Vor dem Champions-League-Triumph mit dem FC Bayern 2020 beim Finalturnier in Lissabon hatte Flick ebenfalls zuvor ein Kurztrainingslager an der Algarve abgehalten – dieser Plan soll nun auch als Nationalcoach aufgehen. Flick ist aber erst einmal wichtig, dass seine Vielspieler wie Mittelfeldchef Joshua Kimmich nach der Spielehatz der vergangenen Wochen «vor Ort runterfahren». Das Umschalten in den WM-Modus muss gerade auch im Kopf blitzschnell gelingen.

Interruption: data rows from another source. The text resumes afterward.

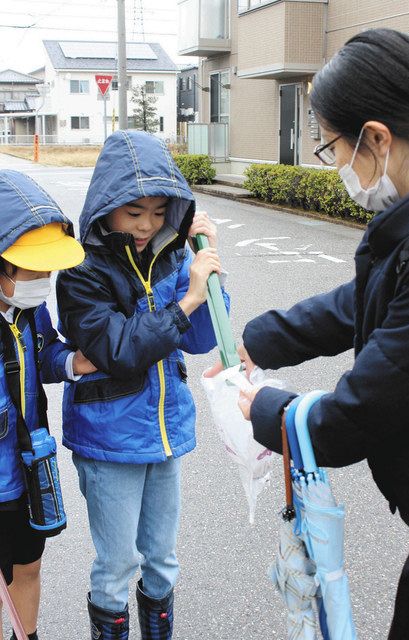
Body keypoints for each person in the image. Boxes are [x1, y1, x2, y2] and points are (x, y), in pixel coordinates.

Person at [236, 28, 409, 639]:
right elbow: (366, 301)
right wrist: (264, 337)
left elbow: (356, 415)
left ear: (377, 138)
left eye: (331, 147)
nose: (335, 169)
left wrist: (264, 408)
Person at [56, 130, 228, 640]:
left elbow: (199, 340)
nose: (147, 225)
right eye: (134, 213)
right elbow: (119, 350)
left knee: (163, 560)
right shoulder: (80, 270)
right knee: (116, 567)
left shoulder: (172, 256)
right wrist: (186, 301)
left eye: (158, 212)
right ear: (105, 207)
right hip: (109, 442)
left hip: (164, 434)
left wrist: (209, 266)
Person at [0, 169, 95, 640]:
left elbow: (46, 354)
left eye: (48, 269)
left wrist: (75, 362)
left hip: (28, 468)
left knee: (28, 566)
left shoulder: (30, 309)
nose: (44, 280)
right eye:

Eine echte Turniervorbereitung entfällt bei der ersten WM mitten in der europäischen Saison. Helfen könnte das totale Kontrastprogramm mit Sonne, Strand, Meer, Pool und Palmen, das die Nationalspieler in ihrem Luxushotel in Maskat vorfinden.

Vor dem Abflug ging’s noch stressig zu. Letzte Werbemaßnahmen waren in Frankfurt noch vom Team mit den Länderspiel-Neulingen Youssoufa Moukoko (17) und Niclas Füllkrug (29) sowie dem prominenten Rückkehrer Mario Götze und dem so formstarken Bayern-Block zu erledigen. Erst am Samstag, «am Match Day minus 4», wie der Bundestrainer sagte, «beginnt für uns der Fokus auf Japan», den ersten WM-Gruppengegner. In den kommenden Tagen gehe es vor allem darum, «uns akklimatisieren und erholen zu können und die Körner aufzufüllen». Diese sollen in Katar schließlich bis wenige Tage vor Weihnachten reichen.